After that yes, we will have the discussion with our Board to evaluate what other alternatives we will do including the buyback. As we said, we buyback last year was very positive for our shareholders, so it's a consideration for us to discuss with our Board. But short term as I said, you will see us paying down fully our revolver.
- Analyst
And then from an M&A perspective, Peter, you're not really seeing any material opportunities at this point?
- President & CEO
Not for 2014, no.
- Analyst
Okay. Great, thank you very much.
Operator
(Operator Instructions)
Smitti Srethapramote from Morgan Stanley.
- Analyst
A follow-up question on the international expansion plans especially on the Merchant Acquiring alliance front.
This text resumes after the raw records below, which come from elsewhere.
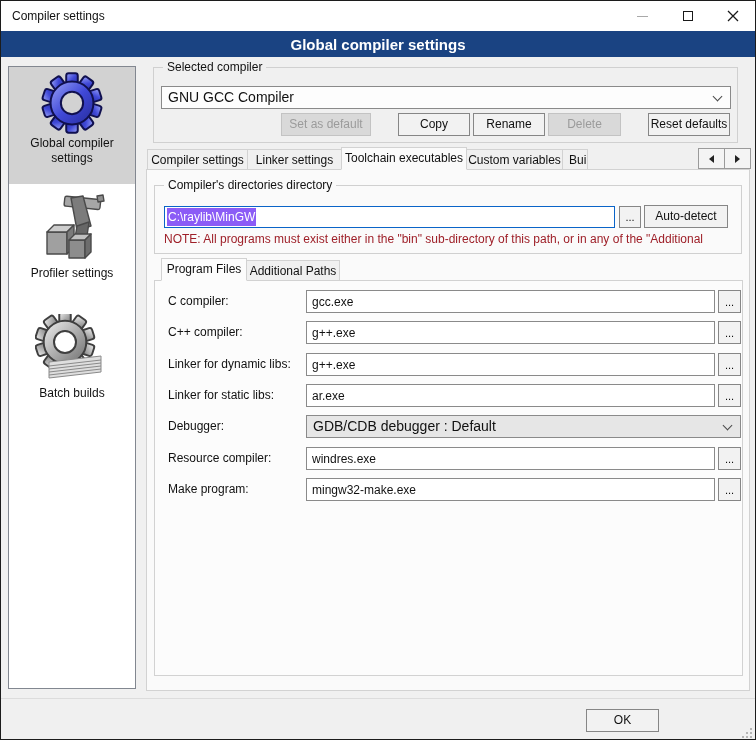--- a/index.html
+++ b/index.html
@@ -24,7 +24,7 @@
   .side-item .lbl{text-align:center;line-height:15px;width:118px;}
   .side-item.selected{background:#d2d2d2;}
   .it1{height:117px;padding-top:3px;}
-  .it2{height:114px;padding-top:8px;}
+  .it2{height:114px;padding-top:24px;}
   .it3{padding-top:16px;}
Wondering would it -- do you think it would be possible to accelerate the timeframe of signing some of these alliances if you were to contribute some of your own capital to start a JV?
- President & CEO
No, I don't think so because I would be happy to do that today. It's not -- it isn't that we're reluctant to commit capital, as we just said, that would be my first use of capital before I would even pay down the revolver and do a buyback. My first use of capital would always be to invest in the business and now it's not -- that isn't going to help the process. We're more than happy to do that today.
- Analyst
Maybe a follow up on the international front. A while back you guys talked about introducing new products like dynamic currency conversion and such. Can you give us an update in terms of what's in the pipeline for new products and new geographies that you are likely to enter outside of the Merchant Acquiring alliance front?
- President & CEO
There is no substantial product offering that I would highlight to you today. We're always adding functionality to the platform but there's nothing that stands out like dynamic currency conversion, or ATH, the person-to-person payment product that we launched. There isn't anything today that I would -- that's imminent that I would bring to the -- that I would put on the table to you.
- Analyst
Okay, thank you.
Operator
And it appears there are no further questions at this time. Mr. Harrington, I'd like to turn the conference back to you for any additional or closing remarks.
- President & CEO
Thank you, Operator. In summary, we had a solid second quarter. We continue to add business from new and existing customers. We continue to invest to support long-term growth, and we're driving greater profitability by leveraging our attractive business model. I want to thank you for your support and I look forward to speaking with you again on our third-quarter earnings call. Operator, you may now end the call.
Operator
This does conclude today's conference. Thank you for your participation.